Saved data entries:
►
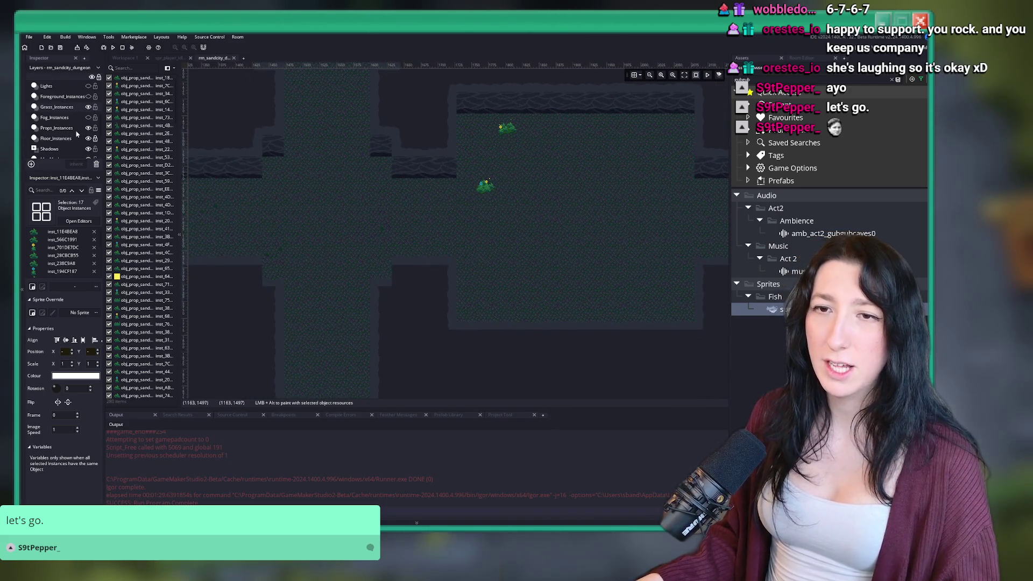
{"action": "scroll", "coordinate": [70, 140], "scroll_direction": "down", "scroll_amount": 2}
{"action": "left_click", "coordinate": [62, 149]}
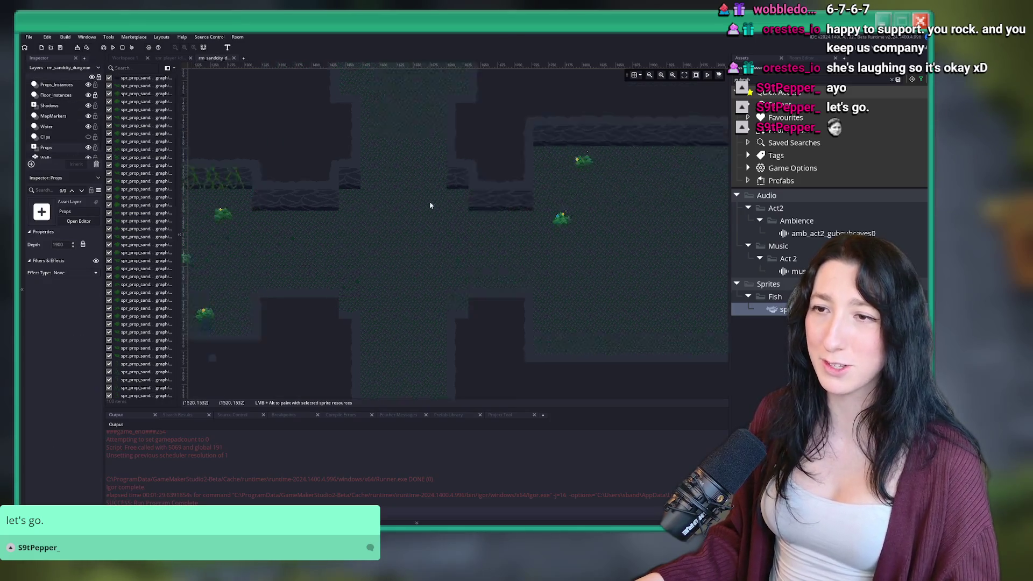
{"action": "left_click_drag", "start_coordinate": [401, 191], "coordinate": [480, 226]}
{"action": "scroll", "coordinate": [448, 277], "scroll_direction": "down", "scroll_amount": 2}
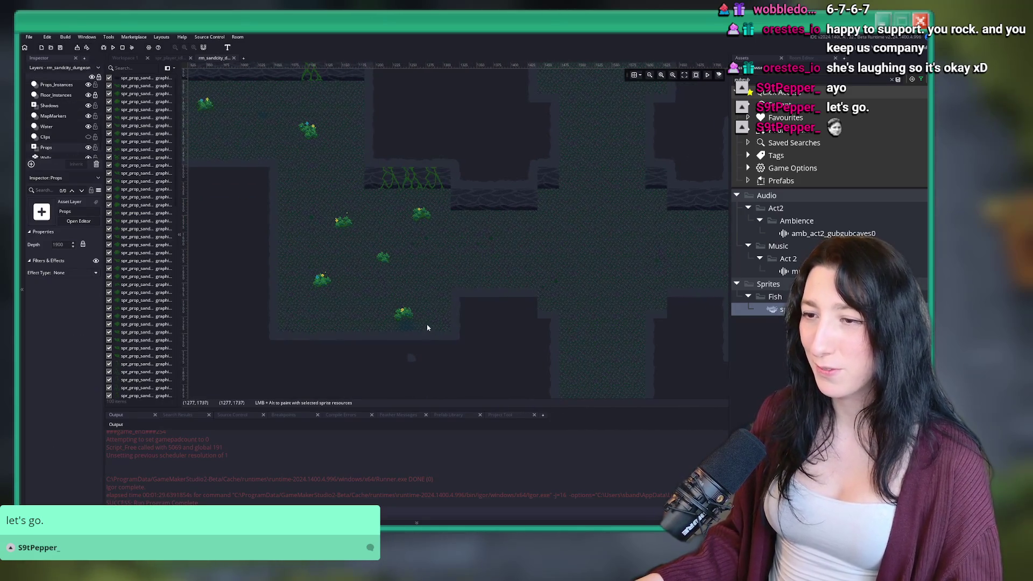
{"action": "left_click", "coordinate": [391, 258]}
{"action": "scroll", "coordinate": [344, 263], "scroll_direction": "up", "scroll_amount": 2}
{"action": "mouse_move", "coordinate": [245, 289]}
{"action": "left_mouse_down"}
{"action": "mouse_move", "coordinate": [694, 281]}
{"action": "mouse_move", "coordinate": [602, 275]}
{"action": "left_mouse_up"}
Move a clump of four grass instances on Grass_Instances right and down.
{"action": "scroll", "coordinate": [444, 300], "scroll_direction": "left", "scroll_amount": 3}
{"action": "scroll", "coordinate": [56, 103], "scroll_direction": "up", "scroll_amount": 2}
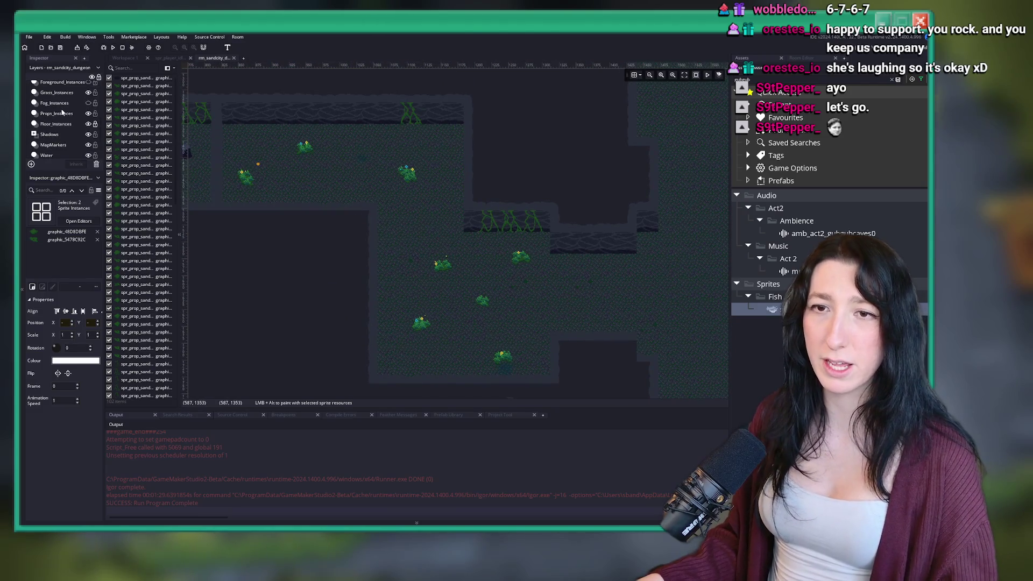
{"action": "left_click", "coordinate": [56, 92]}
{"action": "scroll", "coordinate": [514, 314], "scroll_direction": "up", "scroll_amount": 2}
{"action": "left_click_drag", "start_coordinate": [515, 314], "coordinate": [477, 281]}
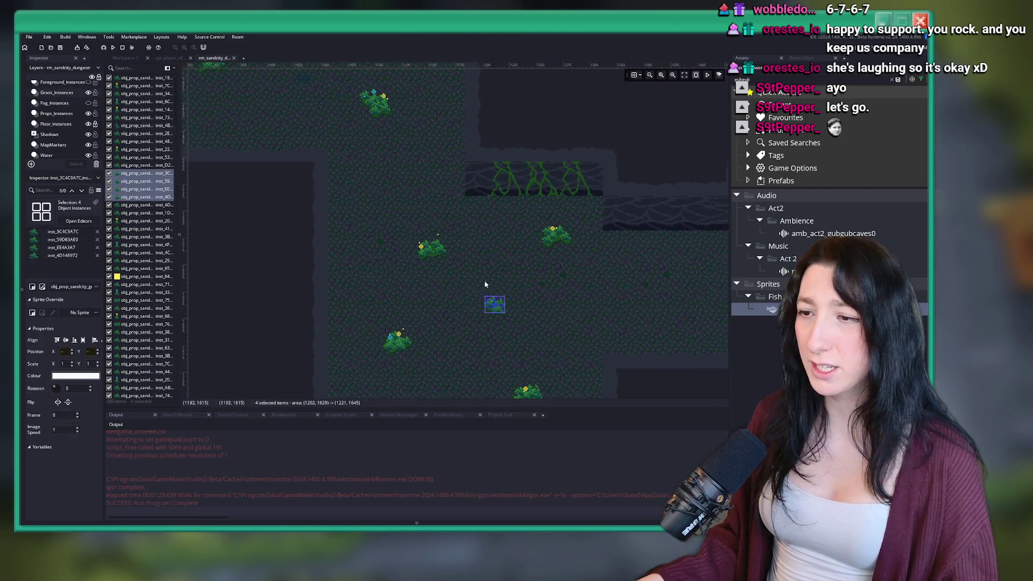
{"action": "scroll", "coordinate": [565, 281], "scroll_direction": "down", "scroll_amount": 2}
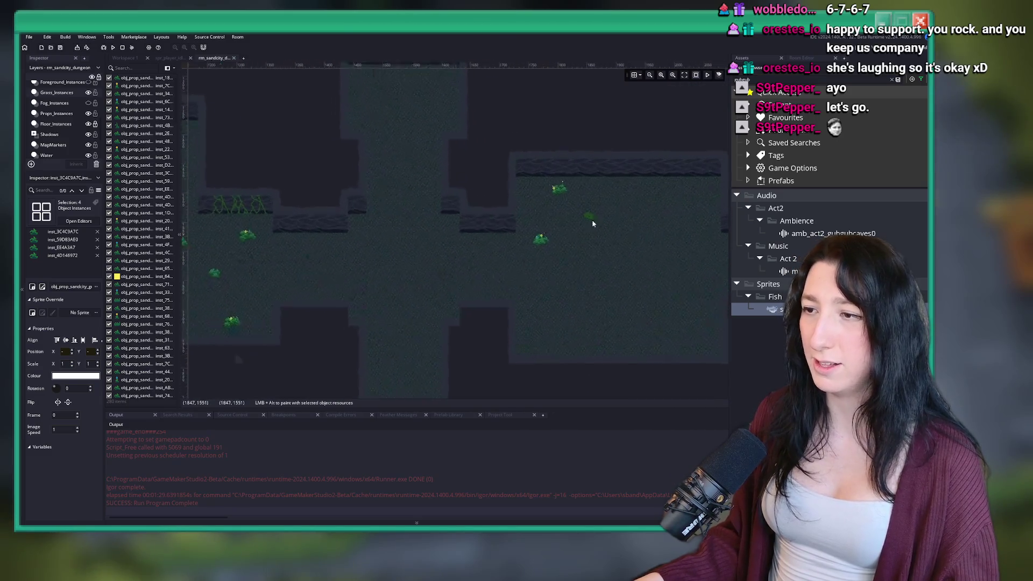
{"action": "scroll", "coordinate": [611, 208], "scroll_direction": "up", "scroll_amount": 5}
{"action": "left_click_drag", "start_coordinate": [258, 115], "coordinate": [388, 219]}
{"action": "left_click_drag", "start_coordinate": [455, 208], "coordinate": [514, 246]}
◄
►
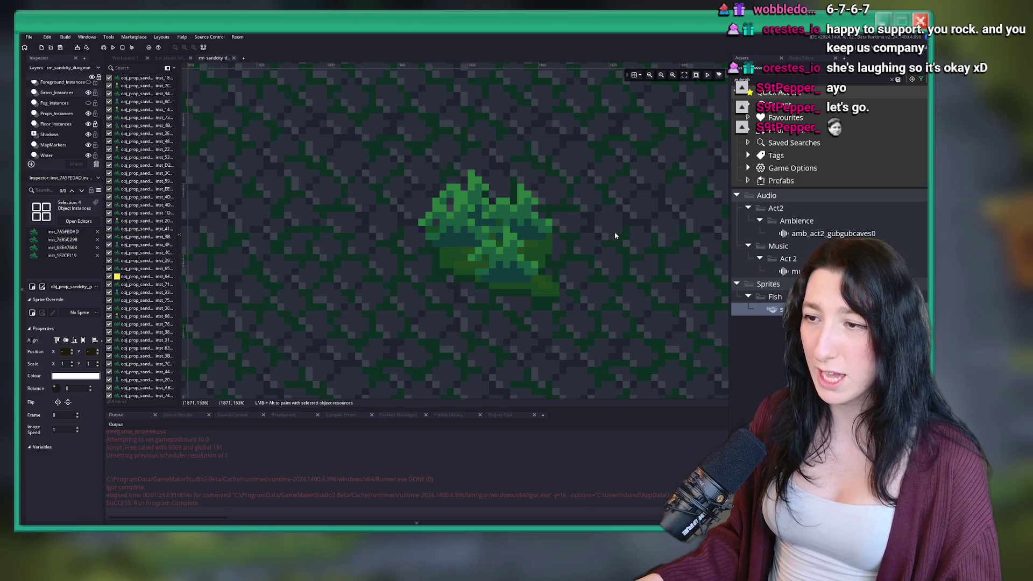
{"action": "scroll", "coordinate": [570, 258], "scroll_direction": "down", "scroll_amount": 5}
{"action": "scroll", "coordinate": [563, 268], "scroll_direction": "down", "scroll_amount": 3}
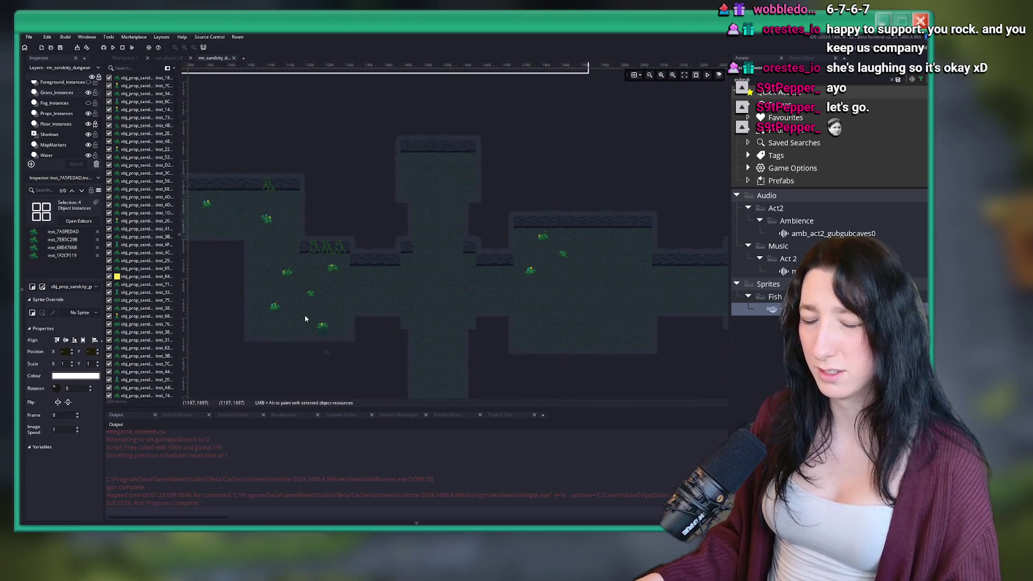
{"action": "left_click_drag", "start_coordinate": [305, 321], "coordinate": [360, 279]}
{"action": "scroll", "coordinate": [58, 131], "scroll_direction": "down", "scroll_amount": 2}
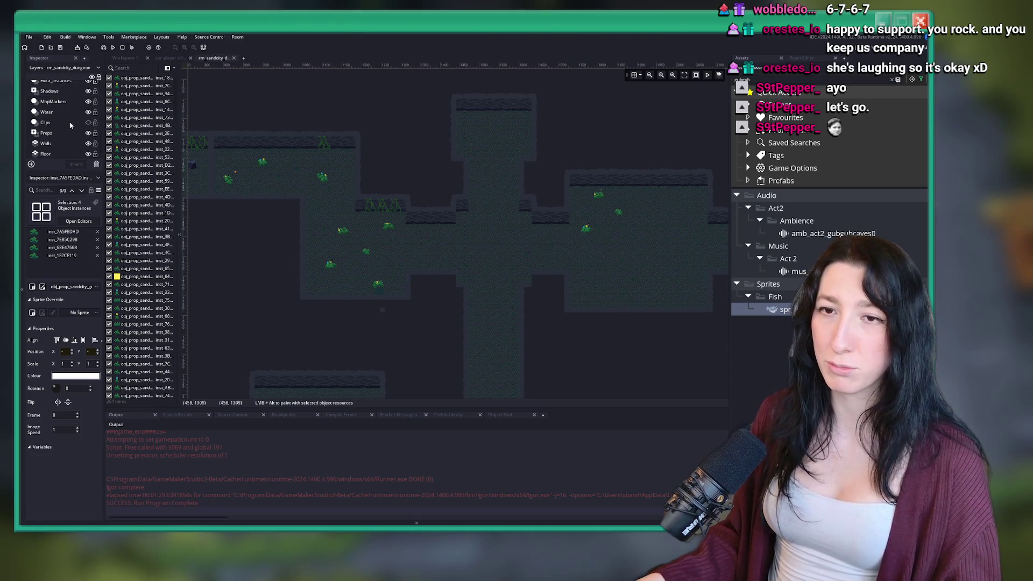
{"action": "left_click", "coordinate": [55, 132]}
◄
DIRECTIONS: State how many lines in the records above contain the word "scroll". Write the number alone.

RESULT BELOW: 11